Ghada Alhussein -

The growing availability and variety of conversational data on multiple platforms have sparked a rising interest in dynamic emotion recognition.Speech plays a crucial role in establishing a dynamic emotional climate (EC) during peer conversation. In this study, we introduce a novel approach, DeepBispec, which utilizes deep bispectral conversational speech processing to extract features that can be utilized for predicting the emotions expressed during the conversation. Incorporating bispectrum images into a CNN model, DeepBispec extracts deep features, combines them with Affect dynamics (AD), and conducts EC classification.Three open data-sets proposed,i.e., K-EmoCon, IEMOCAP, and SEWA were used to test and cross-validate on DeepBispec in terms of EC arousal/valence level classification.

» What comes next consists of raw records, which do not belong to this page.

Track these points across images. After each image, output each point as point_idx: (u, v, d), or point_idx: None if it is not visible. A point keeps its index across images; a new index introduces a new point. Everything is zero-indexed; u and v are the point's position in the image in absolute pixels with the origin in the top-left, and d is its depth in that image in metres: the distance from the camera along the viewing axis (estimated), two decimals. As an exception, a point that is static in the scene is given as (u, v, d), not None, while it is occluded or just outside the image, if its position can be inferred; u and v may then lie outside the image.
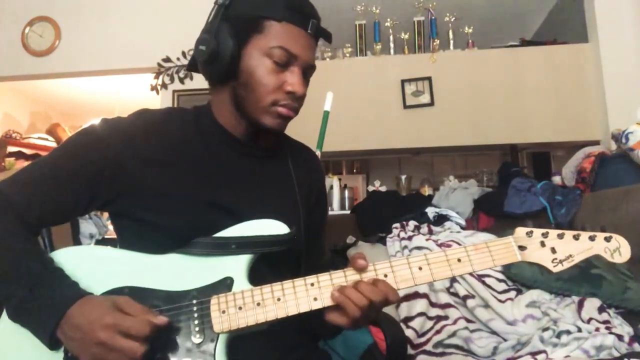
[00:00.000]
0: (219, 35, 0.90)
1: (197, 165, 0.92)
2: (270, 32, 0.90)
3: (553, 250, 0.83)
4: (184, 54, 3.52)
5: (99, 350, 0.72)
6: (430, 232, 2.19)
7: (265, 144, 0.99)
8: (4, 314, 0.80)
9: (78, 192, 0.87)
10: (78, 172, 0.87)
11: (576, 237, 0.83)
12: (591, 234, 0.83)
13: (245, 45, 0.90)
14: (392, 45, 3.64)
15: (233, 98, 0.94)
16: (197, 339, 0.78)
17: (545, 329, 1.59)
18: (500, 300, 1.78)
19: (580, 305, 1.67)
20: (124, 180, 0.88)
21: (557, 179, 2.78)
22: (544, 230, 0.84)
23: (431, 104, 3.38)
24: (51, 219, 0.91)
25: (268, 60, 0.90)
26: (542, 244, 0.84)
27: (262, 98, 0.91)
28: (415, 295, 1.80)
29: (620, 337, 1.49)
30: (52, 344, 0.77)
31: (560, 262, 0.83)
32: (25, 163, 3.86)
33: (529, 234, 0.84)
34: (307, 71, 0.94)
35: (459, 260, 0.82)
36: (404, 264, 0.82)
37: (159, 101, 3.62)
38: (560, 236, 0.84)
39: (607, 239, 0.83)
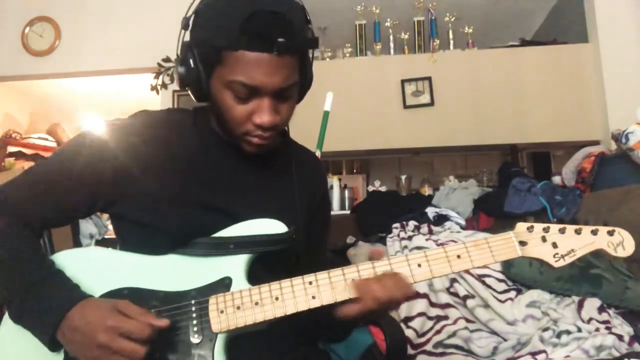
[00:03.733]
0: (186, 62, 0.86)
1: (196, 167, 0.92)
2: (228, 64, 0.82)
3: (554, 245, 0.82)
4: (184, 54, 3.52)
5: (100, 352, 0.73)
6: (431, 232, 2.18)
7: None
8: (7, 315, 0.81)
9: (79, 195, 0.88)
10: (79, 176, 0.87)
11: (578, 232, 0.82)
12: (593, 228, 0.82)
13: (210, 74, 0.85)
14: (392, 45, 3.64)
15: (215, 117, 0.93)
16: (195, 339, 0.78)
17: (545, 329, 1.59)
18: (500, 300, 1.78)
19: (580, 305, 1.66)
20: (124, 183, 0.88)
21: (557, 179, 2.77)
22: (545, 225, 0.83)
23: (431, 104, 3.38)
24: (53, 222, 0.92)
25: (230, 92, 0.84)
26: (544, 239, 0.83)
27: (233, 129, 0.88)
28: (415, 295, 1.80)
29: (620, 337, 1.49)
30: (53, 345, 0.77)
31: (562, 257, 0.81)
32: (25, 163, 3.88)
33: (530, 229, 0.83)
34: (283, 92, 0.86)
35: (458, 256, 0.82)
36: (402, 261, 0.82)
37: (159, 101, 3.61)
38: (562, 231, 0.82)
39: (610, 233, 0.82)
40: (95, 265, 0.86)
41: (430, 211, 2.38)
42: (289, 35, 0.81)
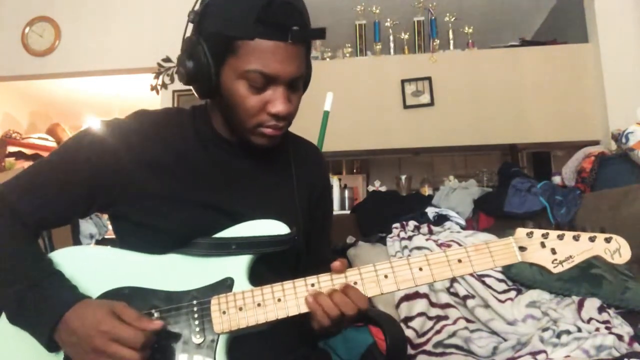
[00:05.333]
0: (194, 55, 0.85)
1: (195, 167, 0.92)
2: (243, 53, 0.82)
3: (553, 251, 0.83)
4: (184, 54, 3.52)
5: (94, 356, 0.73)
6: (430, 232, 2.18)
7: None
8: (4, 315, 0.81)
9: (77, 196, 0.87)
10: (77, 176, 0.87)
11: (576, 238, 0.83)
12: (591, 234, 0.83)
13: (222, 66, 0.85)
14: (392, 45, 3.64)
15: (221, 113, 0.92)
16: (197, 339, 0.78)
17: (545, 329, 1.59)
18: (500, 300, 1.78)
19: (580, 305, 1.67)
20: (122, 183, 0.88)
21: (557, 179, 2.78)
22: (544, 231, 0.84)
23: (431, 104, 3.38)
24: (51, 222, 0.92)
25: (245, 82, 0.84)
26: (542, 245, 0.84)
27: (245, 121, 0.87)
28: (415, 295, 1.80)
29: (620, 337, 1.49)
30: (51, 346, 0.77)
31: (561, 263, 0.83)
32: (26, 163, 3.88)
33: (529, 234, 0.84)
34: (295, 82, 0.87)
35: (459, 260, 0.83)
36: (404, 265, 0.82)
37: (159, 101, 3.61)
38: (560, 237, 0.84)
39: (607, 240, 0.83)
40: (96, 264, 0.86)
41: (430, 211, 2.38)
42: (302, 24, 0.83)
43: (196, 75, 0.87)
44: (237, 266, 0.84)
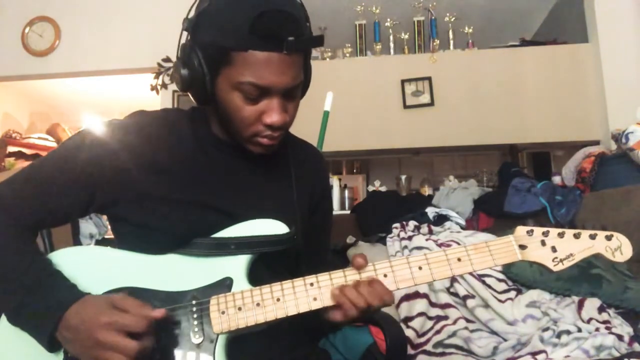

The experimental results have shown that combining deep features with AD enhanced the performance of DeepBispec from an accuracy of 79% for EC arousal to 81.4% with AD and an average accuracy of 76.8% for EC valence to 77.5% with AD for K-EmoCon. IEMOCAP data-set displays similar trend with an average accuracy of 77.2% for arousal increasing to 79.6% and an increase from 65.7% to 73.6% for valance. The results show that the proposed approach outperforms other state-of-the-art approaches, including deep learning architectures like CNN and LSTM, in the domain of speech-based emotion recognition.The Bispectrum-based features capture the emotional content of the voice signal in a unique manner that conventional DL models do not achieve.